Coupling reaction products of diazotized 2-amino-6-[(2-substitued ethyl)sulfonyl]naphthalene-1-substituted acid with 4-({4-chloro-6-[ethyl(3-{[2-(substituted oxy)ethyl]sulfonyl}phenyl)amino]-heteromonocycl-2-yl}amino)-5-hydroxynaphthalene-2,7-disubstituted acid and their sodium and potassium salts

Administrative data

Description of key information

- Oral: LD50: > 2000 mg/kg in female rats (OECD TG 423); study "Arcelin (2010) Acute toxicity: oral"
- Dermal: LD50: > 2000 mg/kg in female rats (OECD TG 4); study "Arcelin (2010) Acute toxicity: dermal"
- Inhalation: waiving due to non-exposure

Key value for chemical safety assessment

Acute toxicity: via oral route

Endpoint conclusion

Dose descriptor:

LD50

Value:

2 000 mg/kg bw

Acute toxicity: via dermal route

Endpoint conclusion

Dose descriptor:

LD50

Value:

2 000 mg/kg bw

Additional information

- oral toxicity:

A LD50oral (gavage, RccHan:WIST (SPF) rats) of > 2000 mg/kg in female rats is reported for FAT 40850/A TE in the key study Arcelin (2010) Acute toxicity: oral" with a reliability score of 1 conducted according to OECD TG 423. No fatalities occurred, body weight development was normal. No clinical signs were observed during the course of the study. Red feces were noted for all animals on test day 2. However, this colouration was most likely produced by the test item and was completely reversed by test day 3. No macroscopic findings were recorded at necropsy.

 

- dermal toxicity:

A LD50dermal (semiocclusive for 24 h, RccHan:WIST (SPF) rats) of > 2000 mg/kg in male and female rats is reported for FAT 40850/A TE in the key study Arcelin (2010) Acute toxicity: dermal" with a reliability score of 1 conducted according to OECD TG 402. No fatalities occurred, body weight development was normal. No clinical signs were recorded throughout the complete observation period. In all animals, strong violet staining produced by the test item was noted on the treated skin area from test day 2 up to test day 6 or 9. However, this staining prevented the assessment of possible erythema. When assessable, no local dermal signs were observed in all animals. No macroscopic findings were observed at necropsy.

 

- inhalation toxicity:

No studies are available on the acute inhalation toxicity of FAT 40850/A TE. Based on column 2 of the table given in REACH Annex VIII, the study on acute inhalation toxicity only needs to be conducted if an exposure via inhalation is to be expected, based on vapour pressure and/or the likelihood of an exposure to aerosols, particles or droplets. Referring to the very low vapour pressure of the substance, the fact that the substance is imported into the EU in a formulated form as a dust-free powder or as a granulate, the inhalation route of exposure is considered to be unlikely, thus the study on acute inhalation toxicity is being waived.

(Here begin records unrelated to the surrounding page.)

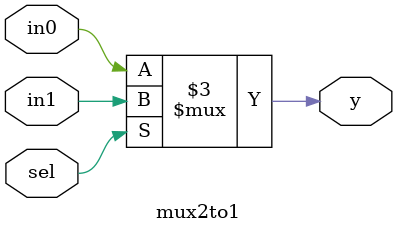
<source format=v>
`timescale 1ns / 1ps
module mux2to1(y,in0,in1,sel);
	parameter N=1;
	output[N-1:0] y;
	input[N-1:0] in0,in1;
	input sel;
	reg[N-1:0] y;
	//select output by variable sel
	always @(in0 or in1 or sel)
		begin
			if (sel) y=in1;
			else y=in0;
		end
endmodule
</source>
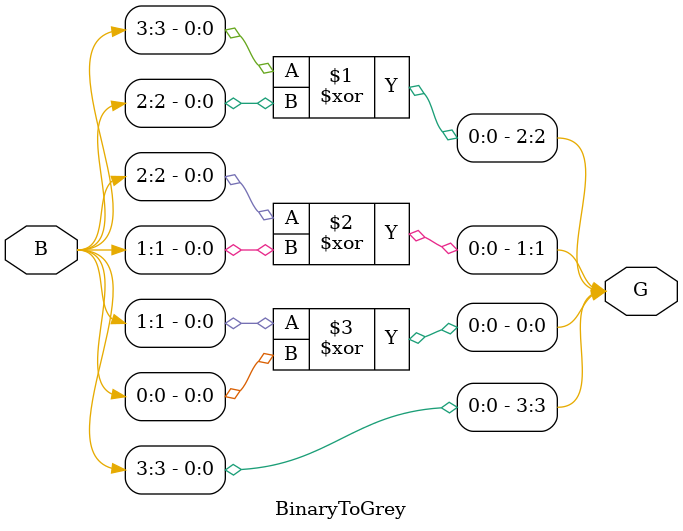
<source format=v>
`timescale 1ns / 1ps


module BinaryToGrey(B, G);

input [3:0] B;
output [3:0] G;

assign G[3] = B[3];
assign G[2] = B[3] ^ B[2];
assign G[1] = B[2] ^ B[1];
assign G[0] = B[1] ^ B[0];

endmodule
</source>
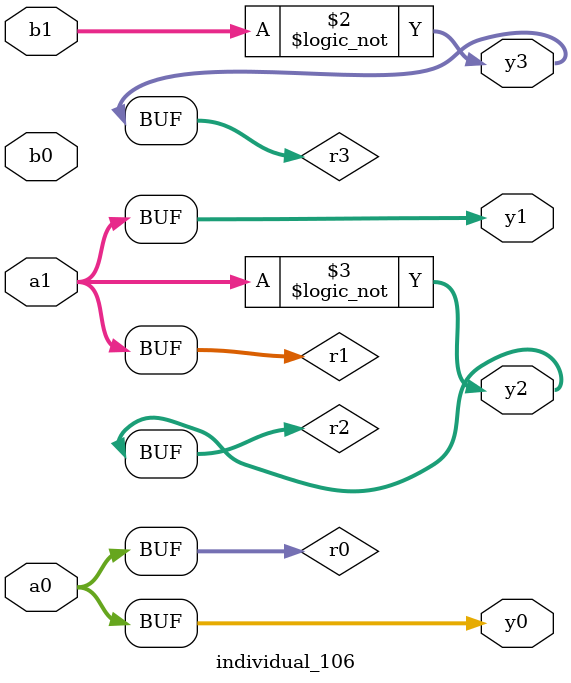
<source format=sv>
module individual_106(input logic [15:0] a1, input logic [15:0] a0, input logic [15:0] b1, input logic [15:0] b0, output logic [15:0] y3, output logic [15:0] y2, output logic [15:0] y1, output logic [15:0] y0);
logic [15:0] r0, r1, r2, r3; 
 always@(*) begin 
	 r0 = a0; r1 = a1; r2 = b0; r3 = b1; 
 	 r3 = ! r3 ;
 	 r2 = ! a1 ;
 	 y3 = r3; y2 = r2; y1 = r1; y0 = r0; 
end
endmodule
</source>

Justification for classification or non-classification

- oral toxicity:

Based on the above stated assessment of the acute oral toxicity of FAT 40850/A TE (absence of toxicity up to 2000 mg/kg) the substance does not need to be classified according to Council Directive 2001/59/EC (28th ATP of Directive 67/548/EEC) and according to CLP (REGULATION (EC) No 1272/2008 OF THE EUROPEAN PARLIAMENT AND OF THE COUNCIL) as implementation of UN-GHS in the EU.

 

- dermal toxicity:

Based on the above stated assessment of the acute dermal toxicity of FAT 40850/A TE (absence of toxicity up to 2000 mg/kg) the substance does not need to be classified according to Council Directive 2001/59/EC (28th ATP of Directive 67/548/EEC) and according to CLP (REGULATION (EC) No 1272/2008 OF THE EUROPEAN PARLIAMENT AND OF THE COUNCIL) as implementation of UN-GHS in the EU.

 

- inhalation toxicity:

Due to the very low vapour pressure of the FAT 40850/A TE, the fact that the substance is imported into the EU in a formulated form as a dust-free powder or as a granulate, the inhalation route of exposure is considered to be unlikely. Therefore no classification for acute inhalation toxicity is deemed necessary according to Council Directive 2001/59/EC (28th ATP of Directive 67/548/EEC) and according to CLP (REGULATION (EC) No 1272/2008 OF THE EUROPEAN PARLIAMENT AND OF THE COUNCIL) as implementation of UN-GHS in the EU.